Using a polynomial fit, you can calculate the density for any given $r$-value. Note that this density changes depending on the bin-width of the histogram (a parameter set by bsize above).

In [21]:

```
print('Polynomial function:')
print(f)
```

In [22]:

```
def sumarise(observed, sample_name=""):
"""
For any given r-value (observed), print out the density predicted
by a Gaussian fit and a polynomial fit, and compare the values.
The name of the sample, given as a keyword can also be provided.
"""
norm_density = normpdf(observed, mu, sigma)/sum(ygauss)
poly_density = f(observed)
print("{0} sample (r = {4:3.2f}) \n \
Gaussian density: {1:4.3f}, Polynomial density: {2:4.3f} \n \
Overestimatated: x{3:3.1f}".format(
sample_name, norm_density, poly_density,
poly_density/norm_density, observed))
return
```

In [23]:

```
sumarise(rval_d, sample_name="Drought")
```

In [24]:

```
sumarise(rval_f, sample_name="Flood")
```

In [25]:

```
def integrate_fits(start, stop):
"""
Integrate the Gaussian and polynomial over a specified range
to estimate probability.
start - smallest value on x-axis (e.g. r-value range)
stop - largest position on x-axis (e.g. r-value range)
"""
cum_density_poly = 0
cum_density_gauss = 0
bstep = 2 / bsize
hw = bstep/2
for x in arange(start+hw, stop+hw, bstep):
cum_density_poly += f(x)
cum_density_gauss += normpdf(x, mu, sigma)/sum(ygauss)
print("P of r-values from {0:3.2f} to {1:3.2f}".format(start, stop))
print('Gaussian fit: {0:3.3f}'.format(cum_density_gauss))
print('Polynomial fit: {0:3.3f}'.format(cum_density_poly))
print("")
```

In [26]:

```
# examine what should be the significant tails supposing a Gaussian distribution...
integrate_fits(-1, -0.92)
integrate_fits(0.92, 1.0)
```

In [27]:

```
# Also see how likely it is the population is skewed...
integrate_fits(-1, -0.5)
integrate_fits(0.5, 1.0)
```

Finally, the above integrations highlight that the two-tailed 0.05 confidence interval for the Gaussian fit occurs at positive and negative r-values of around 0.92--1. However, when the same interval is integrated using a 4$^{th}$ order polynomial function, which closely follows the observed distribution, the tails accumulate to a density of 0.18 (0.087 + 0.094).
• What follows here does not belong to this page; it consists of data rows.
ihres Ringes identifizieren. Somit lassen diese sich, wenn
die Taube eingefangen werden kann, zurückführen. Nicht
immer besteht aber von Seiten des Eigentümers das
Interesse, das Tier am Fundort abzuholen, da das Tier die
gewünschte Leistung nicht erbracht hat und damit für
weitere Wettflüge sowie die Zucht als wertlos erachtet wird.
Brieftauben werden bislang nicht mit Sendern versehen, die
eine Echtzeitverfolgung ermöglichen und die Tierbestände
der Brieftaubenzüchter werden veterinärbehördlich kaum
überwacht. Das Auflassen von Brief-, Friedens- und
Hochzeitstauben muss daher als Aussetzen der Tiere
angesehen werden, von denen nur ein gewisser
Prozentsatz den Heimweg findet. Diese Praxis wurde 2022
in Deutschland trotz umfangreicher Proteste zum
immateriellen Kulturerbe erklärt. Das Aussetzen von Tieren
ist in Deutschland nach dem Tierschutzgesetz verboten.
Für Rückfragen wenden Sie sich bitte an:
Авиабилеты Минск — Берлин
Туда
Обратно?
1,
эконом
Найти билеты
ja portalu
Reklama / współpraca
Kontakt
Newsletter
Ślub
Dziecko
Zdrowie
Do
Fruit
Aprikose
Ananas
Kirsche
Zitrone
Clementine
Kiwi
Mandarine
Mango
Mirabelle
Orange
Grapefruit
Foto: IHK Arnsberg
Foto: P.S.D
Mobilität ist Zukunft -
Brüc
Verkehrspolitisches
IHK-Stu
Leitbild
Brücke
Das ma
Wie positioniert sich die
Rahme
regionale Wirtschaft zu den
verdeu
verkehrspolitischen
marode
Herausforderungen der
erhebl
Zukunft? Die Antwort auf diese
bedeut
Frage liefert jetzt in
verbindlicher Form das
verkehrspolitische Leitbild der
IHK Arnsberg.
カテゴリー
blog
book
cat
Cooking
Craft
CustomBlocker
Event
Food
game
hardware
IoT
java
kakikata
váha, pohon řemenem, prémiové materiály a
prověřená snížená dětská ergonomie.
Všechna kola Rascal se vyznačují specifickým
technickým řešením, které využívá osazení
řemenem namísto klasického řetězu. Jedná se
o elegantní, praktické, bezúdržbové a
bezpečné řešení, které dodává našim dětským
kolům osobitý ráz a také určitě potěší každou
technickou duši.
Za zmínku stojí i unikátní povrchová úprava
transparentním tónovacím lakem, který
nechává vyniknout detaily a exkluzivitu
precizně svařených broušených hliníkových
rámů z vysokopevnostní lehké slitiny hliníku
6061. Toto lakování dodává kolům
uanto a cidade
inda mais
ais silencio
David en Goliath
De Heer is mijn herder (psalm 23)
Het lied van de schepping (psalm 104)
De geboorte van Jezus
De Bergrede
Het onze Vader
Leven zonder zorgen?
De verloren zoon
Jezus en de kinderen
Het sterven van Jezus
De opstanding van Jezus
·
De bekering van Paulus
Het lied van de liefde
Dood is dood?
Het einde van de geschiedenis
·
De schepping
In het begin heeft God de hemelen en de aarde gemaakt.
This indicates there is an 18% chance that values that would appear as statistically significant ($p$<0.05) in a Gaussian distribution will occur randomly in the sample.

Plotting the MC distributions has qualitatively shown that these samples are biased to extreme $r$-values. To quantify this, I have integrated the positive and negative $r$-values from 0.5 to 1. The Gaussian fit shows that these combined intervals cover a population density of 0.37 (0.187 + 0.187), while the polynomial fit covers a density of 0.65 (0.327 + 0.327). I.e. In the absence of any hypothetical forcing (e.g. cosmic ray flux), 65% of composite samples should show $r$-values beyond ±0.5.

Contrary to the claims of Badruddin & Aslam (2015), trends in the cosmic ray flux during extremes of the Monsoon were not unusual. The significance of linear regressions of neutron monitor data during Drought and Flood conditions over the Indian Monsoon period are considerably over-estimated by traditional statistical methods, which assumed incorrectly that the data may be accurately represented by a Student's $t$-distribution.

The correlation coefficients resulting from these data are essentially drawn from ergodic chaotically oscillating data--the inevitable result of compositing monthly time-scale periods randomly over data that follow the Solar Cycle. This led BA15 to considerably over-estimate the statistical significance of their samples and interpret the high $r$-values they obtained as indicative of a physical relationship between the Monsoon and cosmic ray flux. As I have demonstrated however, far from being unusual, the high $r$-values were actually the most common values in the distribution.